宛もなく歩いていると、いつの間にか湖のほうに向かっていた。
戦闘の最中に悠々と釣り糸を垂れていたオレンジ色の猫のことを思い出した。
「アイツ……。まだいたりして……」
そいつがいることを期待したわけじゃない。
ただ、なんとなく湖に映る朝焼けが見たくなって、草を分けて入った。
あのへんには確か珍しい花も生えてたはずだ。
女性は花が好きだと聞いたことがある。
マコトさんに摘んで帰って、好感度を上げよう。
最後の草を掻き分けると、こちらに背を向けて、あのオレンジ色の猫が釣り糸を垂れていた。
(本当にいやがった!)
あの時からまったく動いていないように、あの時見たままだ。
ただ景色が朝に変わっていて、側にもう一匹、あの時にはいなかった三色カラーの猫がお座りをしていた。

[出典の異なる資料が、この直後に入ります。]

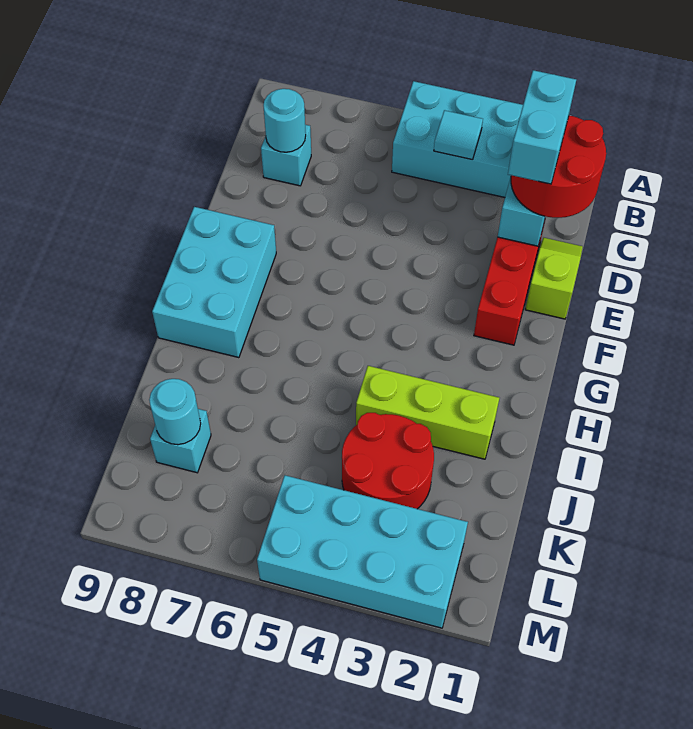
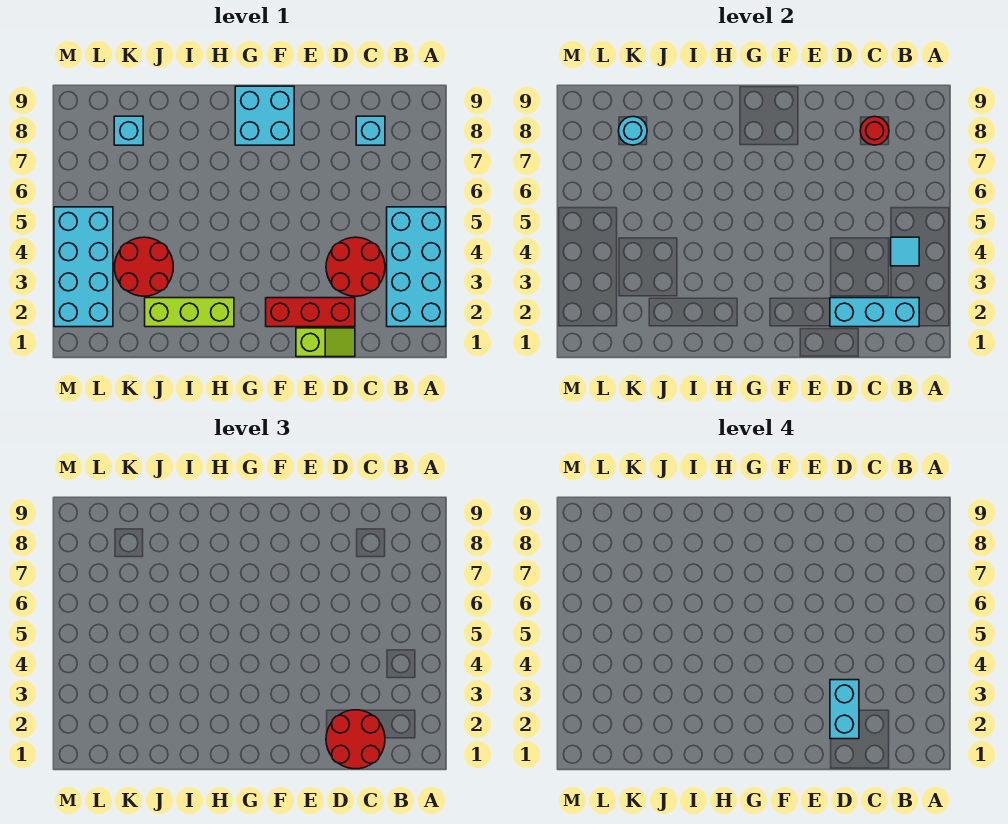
cyan 1x2 brick [508,70,576,184] -> cyan 1x2 brick turned to [830,680,859,739]
none -> red 2x2 round brick [326,237,385,296]
cyan 1x1 round brick [263,89,306,152] -> red 1x1 round brick [860,116,889,145]
cyan 2x3 brick [152,207,276,358] -> cyan 2x2 brick [235,86,294,145]
lime 1x3 brick [356,366,499,459] -> lime 1x3 brick turned to [145,298,234,327]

俺はマタタビ銃を腰につけていなかった。うっかり基地に置いて来ていた。
三色カラーの猫が俺に気づいた。
しかしおどろいた様子もなければ攻撃して来る気配もなく、ただ何かオレンジ色の猫に報告するように話しかけた。
逃げるか? いや、これは何かのチャンスのような気がする……。
オレンジ色の猫が、もう一匹に話しかけられ、こっちを振り向いた。
俺はその顔を見て、思わず、思った。
(か……、顔、でかっ!)
のんびりした表情で、そいつは遠いところから何か話しかけて来た。
いや、猫の言葉なんてわからんぞ……
いや! わかる!
俺はマコトさんの発明品、『猫語翻訳機』を首からぶら下げていたのだ。
おそるおそる近づきながら、俺はそいつに話しかけた。
「お、おはよう」
翻訳機のボタンを離す。猫の声が小さなたまごから発音された。『い、イーきにー』と。
オレンジ色の猫が、にっこり笑った。そして挨拶を返してきた。
『イーきにー』
俺はそれを翻訳機にかける。人間の女性の声が訳した。
「あなたも猫にゃん」
ど……、どういうことだ。どっちも『イーきにー』と聞こえたのに、訳が違うぞ?
そう思っていると、二匹の猫がいっぱい話しかけて来た。俺は忙しく翻訳機を操作した。
三色のほうが言う。
「またお会いしましたやのね、リッカ様」
オレンジのほうが言う。
「違うにゃん。このお方はオスにゃん。リッカさまではないにゃ!」
なんで俺、猫なんかと会話を始めちまったんだろう。
なんでこの猫達、人間の俺を怖がらないんだろう。
「この森には変わった姿の猫がいっぱいいるのかにゃん? 挨拶してくれてありがとにゃ。【イーきにー】を交わせばボクたち、もう友達にゃん!」
そう言うと、オレンジ色の顔がでっかい猫は、にっこりと嬉しそうに笑った。
うわぁ……。気持ち悪い。
そう思いながら、俺の顔はデレッとニヤけていた。
そいつの頭とか喉とかに、すごく触りたくて仕方がなくなっていた。なんでかはわからない。